Ребёнок сосал жадно, с нетерпением, и довольный Николай стал предвкушать разговор с тёткой.
– Тихо ты, а то дочку разбудишь. Только-только её усыпила, – Ася кивнула в сторону кроватки в форме кювета, и Николай с изумлением обнаружил там ещё одного младенца.
– Ась, это как? Это кто? – Растерянный и удивлённый Николай выглядел так смешно,что Ася прыснула, но тут же строго взглянула на него.
– Как это кто? Твоя дочь, копия твоей мамочки, также поджимает губки, если чем недовольна, или складывает их бантиком, когда ей приятно.
Николай не помнил, чтобы его мать так делала. Он взглянул в кювет.
Девочка спала и тихонько посапывала. Ничего в её чертах не напоминало
матери, скорее, она была похожа на него самого и чем-то на Асю, но
Николай предусмотрительно промолчал об этом. Он спросил жену о другом:
– А тогда кого ты кормишь?
– Это Ванечка, правда, он хорошенький?
– Асино лицо осветилось улыбкой, – мы его тут подкармливаем.
– Как подкармливаете? А мать его где? – Николай не понимал, почему на руках у жены был этот чужой мальчик, и не просто был, а как у себя…
Николай недовольно глянул в сторону младенца: ведёт себя, как ни в чём не бывало. – И жена тоже, – подумал Николай про Асю, – в природе, к примеру, самка ни за что не будет кормить чужого детёныша.
А тут своя дочь, – Николай покосился на кювет, – одиноко лежит в кроватке, а она, – Николай перебросил взгляд на жену, – невесть кого к своей груди подпускает.
– Нет у него матери, то есть есть, но она выкинула ребенка в мусоропровод.
Коль, представляешь, он родился точь-в-точь в ночь на Крещение, когда и наша дочунька родилась, – Ася радостно щебетала, тетёхая мальчугана, который почмокивал довольно, продолжая сосать грудь, – его нашли через несколько часов наутро.
– Как выбросила? – У Николая похолодело в груди,– ты чего выдумываешь?
Как это можно: ребенка выбросить в… – Николай запнулся, потому что не мог выговорить даже, куда был выброшен этот малыш.
– А вот так, студентка одна родила в общежитии по-тихому, ну, это университетское, на Герцена которое, и выкинула. Мы, ну, разные мамашки,
у кого молоко есть, третий день его подкармливаем, – Ася счастливо смотрела на малыша на своих руках, и у Николая что-то ёкнуло в груди.

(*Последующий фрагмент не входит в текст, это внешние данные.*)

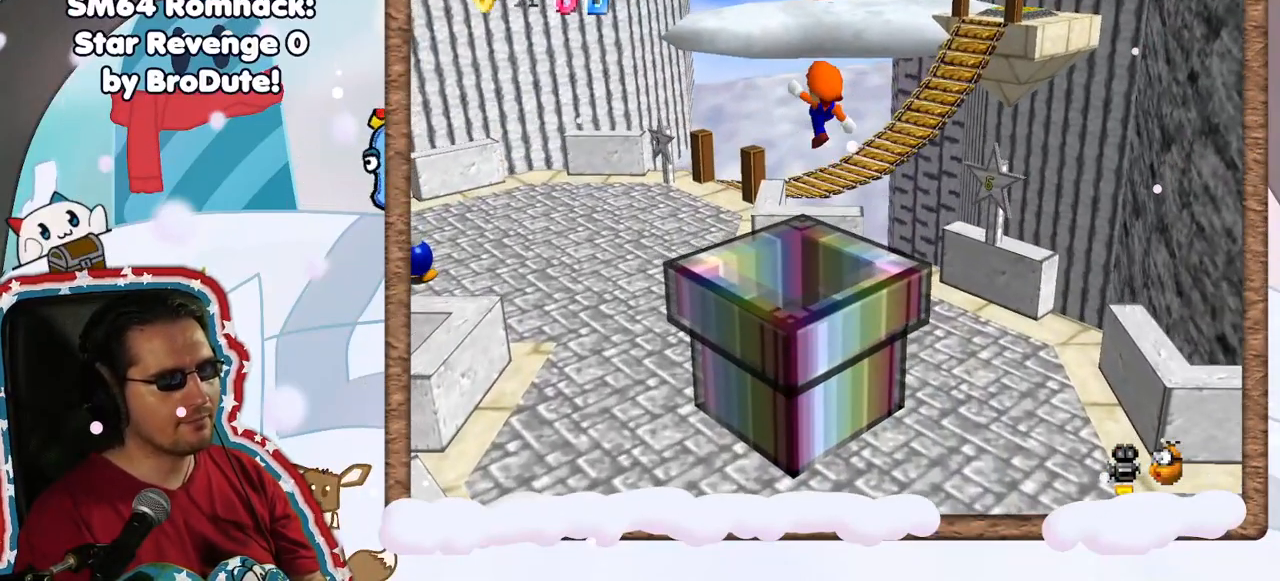
{"dt_ms": 500, "buttons": [], "left_stick": "down", "events": [[183, "A", "up"], [183, "B", "up"], [350, "left_stick", "down"]]}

– И что с ним будет? – зачем-то спросил он у жены, понимая, что ждёт этого трехдневного мальчугана,который является, по сути,круглым сиротой.

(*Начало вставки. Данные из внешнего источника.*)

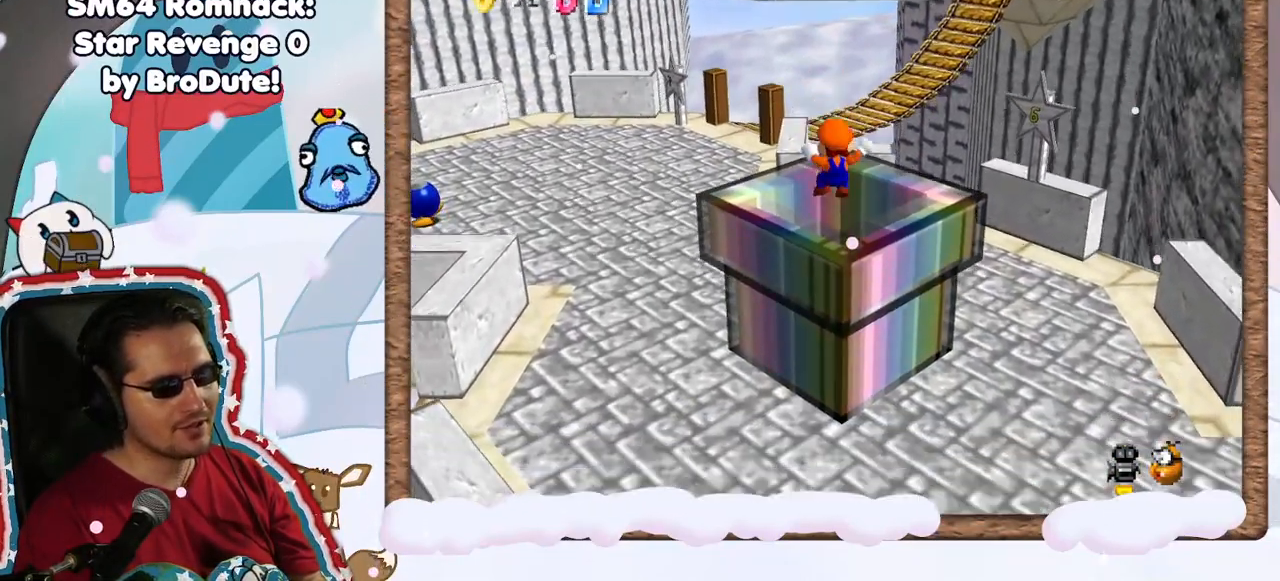
{"dt_ms": 500, "buttons": [], "left_stick": "center", "events": [[50, "left_stick", "center"]]}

– Коль, а Коль, мы вот тут с мамашками поговорили, лучше бы, чтоб его усыновили прямо сейчас. Ты же сына хотел…
– Ася с мольбой смотрела на мужа. Николай знал этот умоляющий взгляд жены: когда она так смотрела, он просто ну ни в чём не мог ей отказать. Но тут… это тебе не мягкая мебель, на которую по Асиным уговорам потратили все её отпускные, это живой человек.
– Ась, ты это брось, – Николай опасливо глянул на жену, – второго точно мальчугана сделаем. Ася опустила голову к малышу, словно его собирались отнимать у неё силой. Плечи её задрожали.
– Ася, ну, не надо, ну, не плачь, его кто-нибудь точно усыновит, – стал уговаривать жену Николай, но та прижималась к младенцу, словно к какому сокровищу, которое отними у неё, и она умрёт.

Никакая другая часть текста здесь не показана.